In the search for new therapeutic treatments, strategies to make the drug discovery process more efficient are crucial. Image-based phenotypic profiling, with its millions of pictures of fluorescent stained cells, is a rich and effective means to capture the morphological effects of potential treatments on living systems. Within this complex data await biological insights and new therapeutic opportunities – but computational tools are needed to unlock them.

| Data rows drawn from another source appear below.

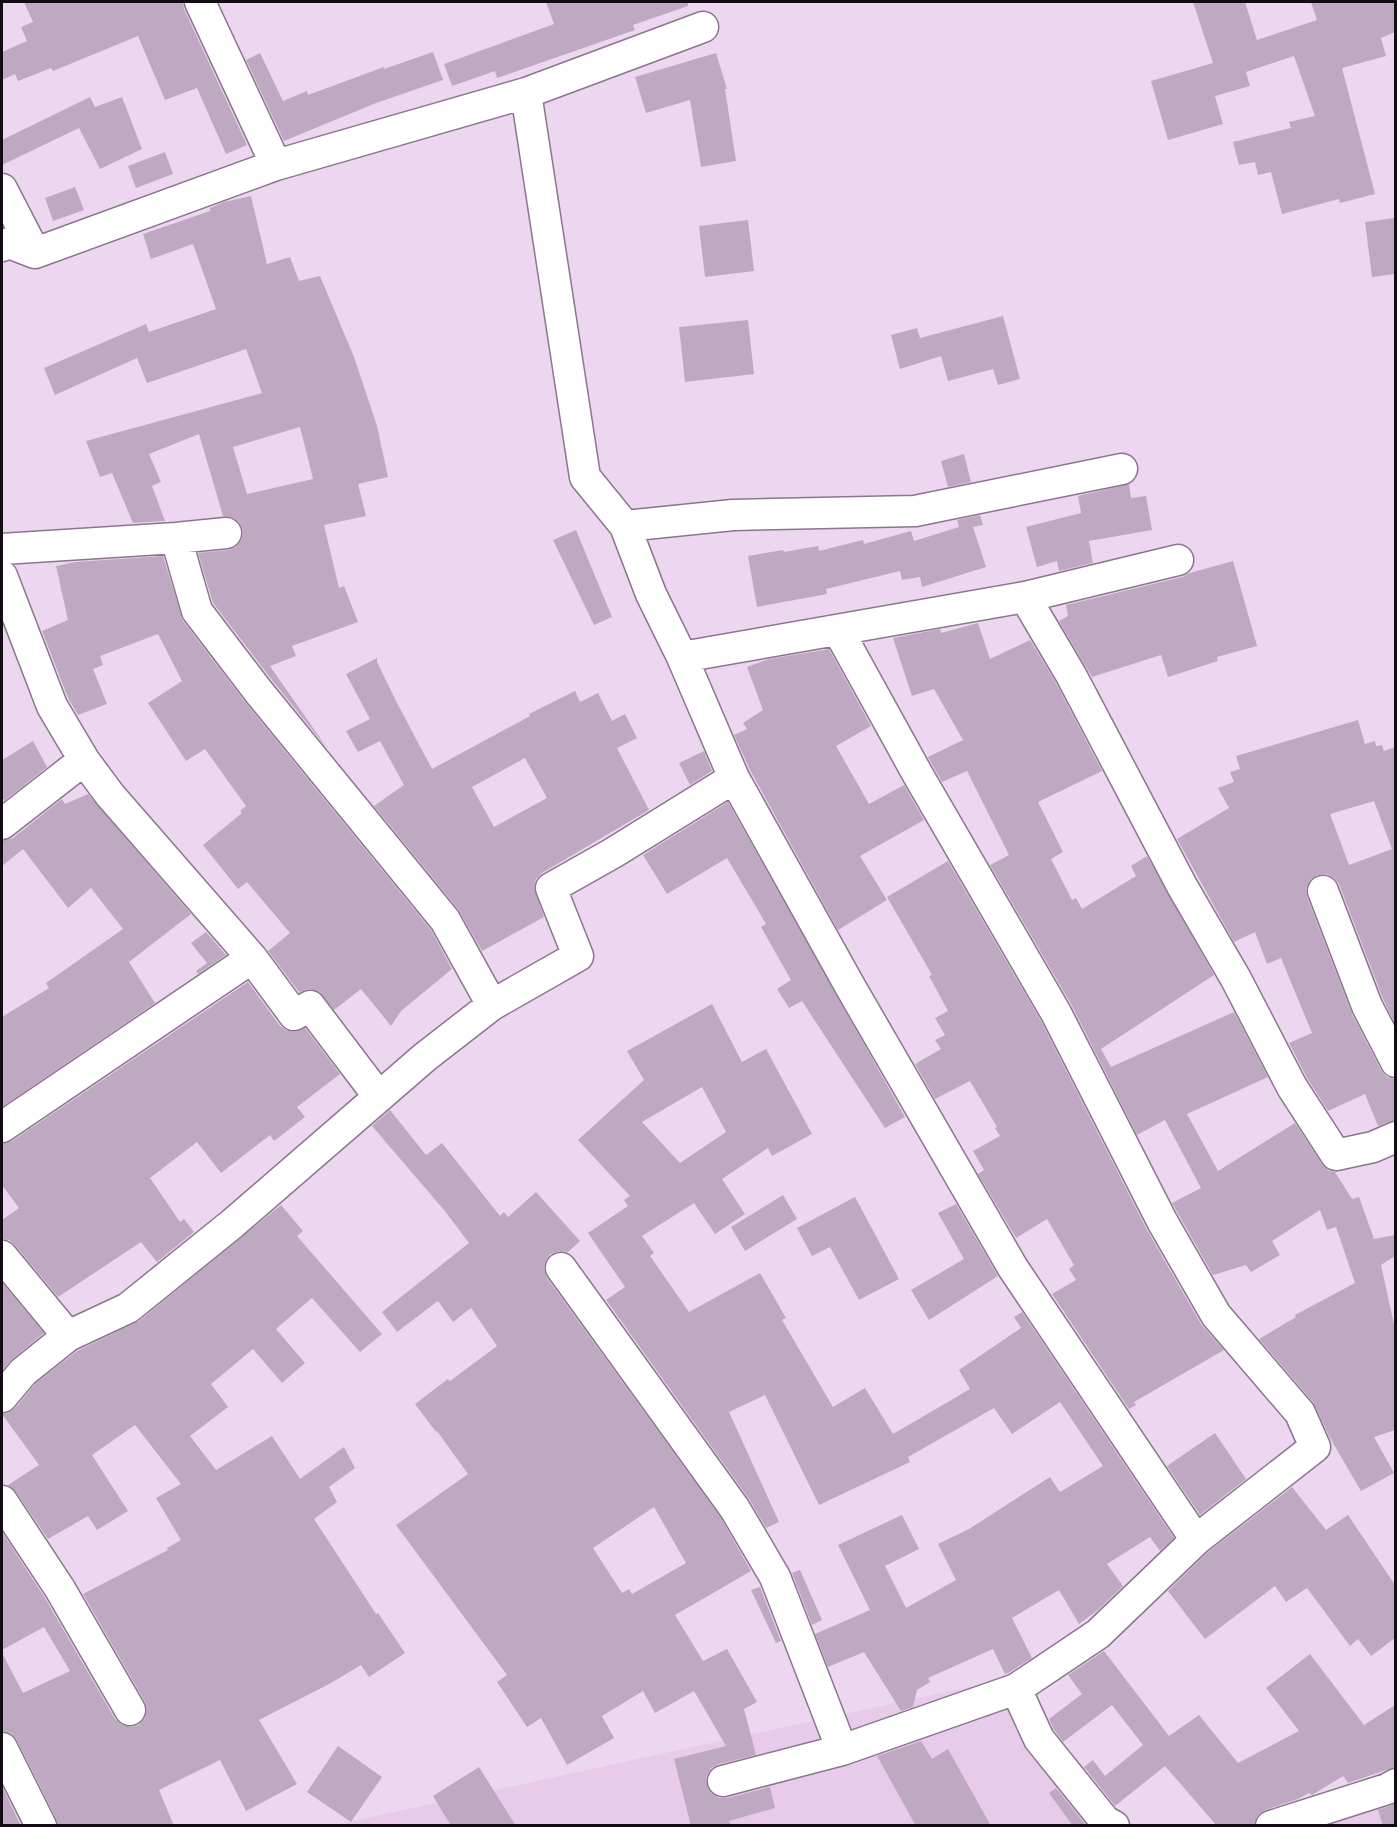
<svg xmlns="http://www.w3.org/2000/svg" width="1397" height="1827" viewBox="0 0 1397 1827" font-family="Helvetica,sans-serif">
	<rect width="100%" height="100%" fill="#edd6f0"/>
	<path fill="#e8cbeb" d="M992,1682L1097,1826H330Z
		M1395,1780V1825L1297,1826Z"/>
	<path fill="#bfa9c2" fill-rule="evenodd" d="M24,2H183L184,9L247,145L226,154L197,88L165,100L138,36L53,71L51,68L18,81L15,74L2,80V52L27,41L21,27L33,22Z
		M546,2H688V6L633,25L635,30L497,78L495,71L452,86L444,64L554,24Z
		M1193,2H1245L1257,40L1317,20L1311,2H1395V32L1381,38L1386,56L1342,68L1375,194L1340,203L1339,199L1282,214L1271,172L1258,175L1255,162L1239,165L1233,142L1291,128L1289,122L1315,116L1294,56L1246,72L1250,86L1215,96L1223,124L1168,140L1151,81L1213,63Z
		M433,52L443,80L376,103L284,141L246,60L260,53L283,101L307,91L308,95L384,67V69Z
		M716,53L727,89H725L736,161L701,167L690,100L646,113L635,77Z
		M90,97L95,107L122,97L142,149L100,169L79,128L2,165V140Z
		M165,152L173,174L136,188L128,166Z
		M75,187L84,210L53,221L45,198Z
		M251,196L267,264L290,257L299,281L320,276L354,357L377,426L388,477L358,484L366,516L324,525L339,588L344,586L358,622L292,646L296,656L270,666L327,748L272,680L213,603L198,553L228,550L236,547L241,541L243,532L240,523L234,518L223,516L199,434L149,454L161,482L152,486L165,521L133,523L112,473L100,477L86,441L262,393L246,349L147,383L137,358L55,395L44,368L146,324L149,332L216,309L193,244L151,259L143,234L210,211V208L224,202ZM300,427L313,479L247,494L233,447Z
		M1395,218V274L1372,277L1365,222Z
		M748,220L754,271L705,277L699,226Z
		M1003,316L1020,379L998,385L993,369L948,381L941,356L900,369L891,335L917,328L920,338Z
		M748,320L754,374L685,382L679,327Z
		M964,454L971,482L948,487L941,461Z
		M1129,484L1131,498L1146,496L1152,530L1089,541L1093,563L1059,571L1057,561L1037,567L1026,527L1081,513L1078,496Z
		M980,515L983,525L973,527L986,567L922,587L920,577L902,580L900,571L826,589L827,594L757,607L748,556L783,550L784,552L818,546L819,551L863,540L864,544L911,531L914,541L959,527L957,520Z
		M576,530L612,617L594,625L553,540Z
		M163,556L183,621L245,702L431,930L452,969L401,1011L391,1026L361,989L334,1010L318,991L309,989L299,992L268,951L290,933L247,882L238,889L203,845L242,813L240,811L246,806L205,749L186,761L148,703L182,681L158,634L100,656L103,665L93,669L107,704L78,715L68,698L42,631L68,620L56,566L75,562Z
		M1233,561L1257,646L1217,657L1218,661L1168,677L1161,655L1092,677L1059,621L1068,616L1066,605L1182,577L1190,573Z
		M978,623L990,659L1030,640L1056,683L1102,771L1038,802L1063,852L1051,859L1072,900L1076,898L1082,909L1136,876L1131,866L1147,856L1214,975L1101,1049L1111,1067L1234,1012L1268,1077L1187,1114L1218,1171L1295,1123L1322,1164L1329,1171L1335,1172L1352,1199L1359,1197L1374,1239L1395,1235V1256L1381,1265L1395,1329V1430L1374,1437L1394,1473L1361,1491L1330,1438L1313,1402L1259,1339L1296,1317L1295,1315L1355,1283L1336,1227L1327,1230L1320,1210L1272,1241L1280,1255L1251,1272L1246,1265L1213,1275L1172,1203L1201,1188L1165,1120L1137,1135L1071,1004L990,865L1009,855L967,771L942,782L928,757L963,740L934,689L912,696L893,638L940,629L941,633Z
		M829,649L871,726L836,746L869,804L904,785L924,820L860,856L887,900L838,930L750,770L734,735L747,729L743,723L763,710L747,667L769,659Z
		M377,658V662L397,703L432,769L530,716L529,714L575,691L580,702L598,693L612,721L625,714L637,738L617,748L649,810L542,873L536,879L534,887L544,917L482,951L458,909L374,806L404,785L380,741L358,752L346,731L370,719L346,674ZM525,758L547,798L494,827L472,787Z
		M1358,720L1365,744L1375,741L1376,746L1382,745L1384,751L1395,747V1024L1383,999L1339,884L1334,878L1326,874L1317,875L1310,880L1306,889L1307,897L1352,1014L1381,1070L1387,1077L1395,1079V1120L1378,1126L1365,1094L1328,1111L1307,1078L1289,1043L1312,1033L1281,958L1267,964L1255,932L1234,942L1177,839L1229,808L1218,788L1234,782L1230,772L1240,769L1236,756ZM1374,801L1392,849L1349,865L1330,814Z
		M33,741L47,767L4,801L2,797V760Z
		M704,751L712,771L690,785L679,763Z
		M88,794L191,914L129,962L155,1003L2,1107V1017L49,988L46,983L123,929L91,888L68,908L23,849L2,866V841L13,838L62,799L65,804Z
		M728,802L905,1117L885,1128L802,1001L789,1008L777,989L791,980L761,927L766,924L727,858L667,894L643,855Z
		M948,861L1041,1021L1147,1230L1201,1324L1224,1350L1134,1402L1136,1405L1129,1409L1052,1294L1076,1280L1069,1269L1074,1265L1047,1219L1016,1238L978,1174L984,1170L973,1151L1000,1136L995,1128L997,1127L970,1081L935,1099L915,1064L941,1049L935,1040L945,1035L935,1018L948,1011L929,976L932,975L887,897Z
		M206,932L226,955L198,974L196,971L207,963L191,943Z
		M248,982L280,1026L286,1030L294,1032L305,1028L340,1074L297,1107L305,1117L274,1141L270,1135L221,1173L197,1142L150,1178L180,1222L184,1219L194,1232L157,1262L141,1242L58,1297L15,1245L9,1240L2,1239V1220L19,1208L2,1185V1144L12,1141Z
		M712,1004L742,1062L766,1049L812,1134L772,1156L768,1148L722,1179L745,1214L715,1234L694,1203L642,1236L654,1253L650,1256L689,1312L760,1273L786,1318L782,1320L833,1407L865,1388L893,1434L970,1389L959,1370L1021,1328L1014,1317L1022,1312L1174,1538L1160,1551L1150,1537L1107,1564L1123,1586L1098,1610L1079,1624L1059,1590L1012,1618L1032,1658L1008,1673L1005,1674L993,1649L928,1678L930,1682L917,1690L913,1707L901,1711L864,1652L828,1667L815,1634L870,1610L838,1545L902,1515L919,1549L885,1566L906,1608L956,1580L938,1544L969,1529L1050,1477L1060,1492L1103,1466L1060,1402L1012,1434L994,1408L908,1457L910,1462L819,1505L765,1395L729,1412L779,1522L766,1528L749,1499L606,1300L625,1287L588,1233L628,1206L624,1200L630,1196L578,1140L644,1080L627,1051ZM702,1087L726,1132L680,1163L642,1122Z
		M390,1110L426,1155L442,1143L500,1216L504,1212L508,1217L536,1192L580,1241L568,1252L559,1251L550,1254L546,1260L544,1269L547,1278L721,1518L751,1571L675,1615L703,1661L727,1649L757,1702L744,1709L756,1755L719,1764L711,1768L706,1777L707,1786L711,1793L719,1798H727L770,1787L775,1808L729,1821L731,1826H691L674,1759L726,1746L694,1691L655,1713L643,1691L602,1716L614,1738L567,1765L541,1718L527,1727L497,1682L507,1675L396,1525L468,1474L437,1431L436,1432L415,1404L448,1379L450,1381L497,1346L471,1308L453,1322L438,1301L397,1332L382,1312L469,1243L444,1210L372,1126ZM654,1507L686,1563L632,1594L629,1589L622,1593L593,1548Z
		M783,1195L797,1219L745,1251L731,1227Z
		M855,1197L899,1279L859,1300L830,1247L812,1256L797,1228Z
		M956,1204L998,1276L929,1320L911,1290L964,1259L938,1213Z
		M281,1205L303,1231L297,1236L382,1334L360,1352L312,1298L276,1329L305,1363L282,1383L253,1349L211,1384L228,1407L190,1436L216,1470L272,1436L300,1479L344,1447L355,1468L329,1487L337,1502L314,1519L376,1614L378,1613L405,1653L369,1677L361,1665L331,1683L259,1720L297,1784L246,1811L220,1760L159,1790L174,1826H58L56,1818L17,1740L11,1733L2,1731V1653L23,1693L70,1671L44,1627L2,1650V1532L45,1598L115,1719L122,1725L131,1727L139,1725L145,1718L147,1709L145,1702L83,1594L168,1550L167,1548L181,1540L156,1498L181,1484L135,1425L92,1455L128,1511L97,1530L88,1516L48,1539L16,1492L8,1485L39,1465L2,1414L8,1413L15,1408L35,1384L77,1351L139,1321Z
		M2,1282L44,1333L12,1359L2,1371Z
		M1215,1433L1246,1479L1200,1515L1167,1466Z
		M1292,1487L1326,1530L1348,1515L1395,1585V1638L1371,1656L1358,1639L1350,1646L1307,1588L1286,1602L1275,1586L1205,1639L1168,1591L1207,1553Z
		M800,1570L822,1620L812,1625L792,1573Z
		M760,1587L781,1641L776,1643L751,1590Z
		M1104,1651L1169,1736L1199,1715L1238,1763L1299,1731L1266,1688L1310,1654L1364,1725L1395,1705V1767L1348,1783L1343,1776L1312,1795L1309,1793L1298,1799L1265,1810L1258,1815L1253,1826H1217L1165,1766L1115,1806L1084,1767L1093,1760L1105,1776L1143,1745L1112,1705L1063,1742L1054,1730L1049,1719L1082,1694L1068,1675Z
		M921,1741L932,1759L948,1749L991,1826H916L877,1756Z
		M338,1746L382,1777L351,1822L307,1792Z
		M479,1767L516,1826H451L433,1796Z
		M2,1786L21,1826H2Z
		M1056,1788L1085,1824L1073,1826L1049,1793Z
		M1395,1804V1826H1383L1378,1810Z"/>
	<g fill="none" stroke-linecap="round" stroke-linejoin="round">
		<g stroke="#8a768d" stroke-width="33">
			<path id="minor" d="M200,2L276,165
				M526,93L585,477L625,526L651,594L682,657L734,778L851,988L1013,1268L1196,1540
				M2,189L35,253
				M2,246L9,243L35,253L276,165L526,93L703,27
				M625,526L733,515L915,511L1122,469
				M176,538L197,611L258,691L445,920L492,1005
				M2,549L176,538L226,533
				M2,576L52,706L84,760L110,795L252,958L294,1015L310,1006L379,1097
				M1025,597L1071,675L1182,886L1236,979L1292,1087L1336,1155L1373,1147L1396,1137
				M682,657L1025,597L1178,560
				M2,824L84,760
				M1323,891L1367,1006L1396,1062
				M2,1127L252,958
				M2,1256L68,1336
				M561,1268L735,1509L775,1577L842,1750
				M2,1397L23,1372L68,1336L128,1308L232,1224L425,1057L492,1005L578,956L551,888L613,853L734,778
				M2,1501L60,1589L130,1710
				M1016,1689L1039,1739L1105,1821L1114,1826
				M2,1748L41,1826
				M723,1781L842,1750L1016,1689L1098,1634L1196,1540L1315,1447L1300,1413L1216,1315L1162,1221L1056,1013L918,775L838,630
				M1271,1826L1387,1789L1396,1784"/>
		</g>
		<use href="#minor" stroke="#fff" stroke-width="30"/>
	</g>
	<rect width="1397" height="1827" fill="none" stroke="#130c14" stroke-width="6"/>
</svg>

This thesis examines the role of machine learning in improving the utility and analysis of phenotypic screening data. It focuses on challenges specific to this domain, such as the lack of reliable labels that are essential for supervised learning, as well as confounding factors present in the data that are often unavoidable due to experimental variability. We explore transfer learning to boost model generalization and robustness, analyzing the impact of domain distance, initialization, dataset size, and architecture on the effectiveness of applying natural domain pre-trained weights to biomedical contexts. Building upon this, we delve into self-supervised pretraining for phenotypic image data, but find its direct application is inadequate in this context as it fails to differentiate between various biological effects. To overcome this, we develop new self-supervised learning strategies designed to enable the network to disregard confounding experimental noise, thus enhancing its ability to discern the impacts of various treatments. We further develop a technique that allows a model trained for phenotypic profiling to be adapted to new, unseen data without the need for any labels or supervised learning. Using this approach, a general phenotypic profiling model can be readily adapted to data from different sites without the need for any labels. Beyond our technical contributions, we also show that bioactive compounds identified using the approaches outlined in this thesis have been subsequently confirmed in biological assays through replication in an industrial setting. Our findings indicate that while phenotypic data and biomedical imaging present complex challenges, machine learning techniques can play a pivotal role in making early drug discovery more efficient and effective.